## WORK ORDER
Leave out the images and repeat every entry below exactly.

┌──

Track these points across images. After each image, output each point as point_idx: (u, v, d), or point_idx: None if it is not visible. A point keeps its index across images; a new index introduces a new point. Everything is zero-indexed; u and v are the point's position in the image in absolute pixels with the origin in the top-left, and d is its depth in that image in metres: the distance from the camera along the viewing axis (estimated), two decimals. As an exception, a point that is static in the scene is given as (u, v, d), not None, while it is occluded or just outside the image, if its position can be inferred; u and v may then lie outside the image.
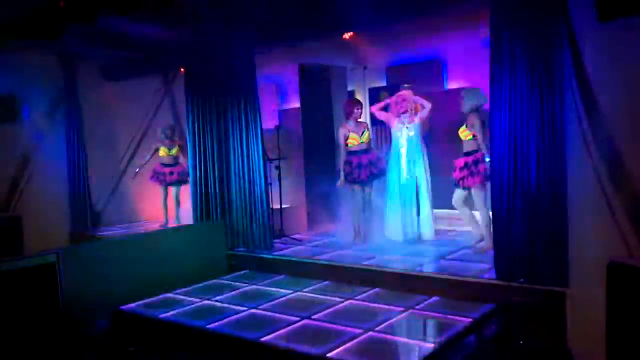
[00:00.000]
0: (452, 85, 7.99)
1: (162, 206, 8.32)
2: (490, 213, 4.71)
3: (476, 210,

└──

## EXERCISE OUTPUT
Track these points across images. After each image, output each point as point_idx: (u, v, d), or point_idx: None if it is not visible. A point keeps its index across images; a new index introduces a new point. Everything is zero-indexed; u and v are the point's position in the image in absolute pixels with the origin in the top-left, and d is its depth in that image in metres: the distance from the camera along the viewing axis (estimated), two decimals. As an exception, a point that is static in the scene is given as (u, v, d), not None, while it is occluded or just outside the image, if its position can be inferred; u and v may then lie outside the image.
[00:00.000]
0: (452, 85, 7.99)
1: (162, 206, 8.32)
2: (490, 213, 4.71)
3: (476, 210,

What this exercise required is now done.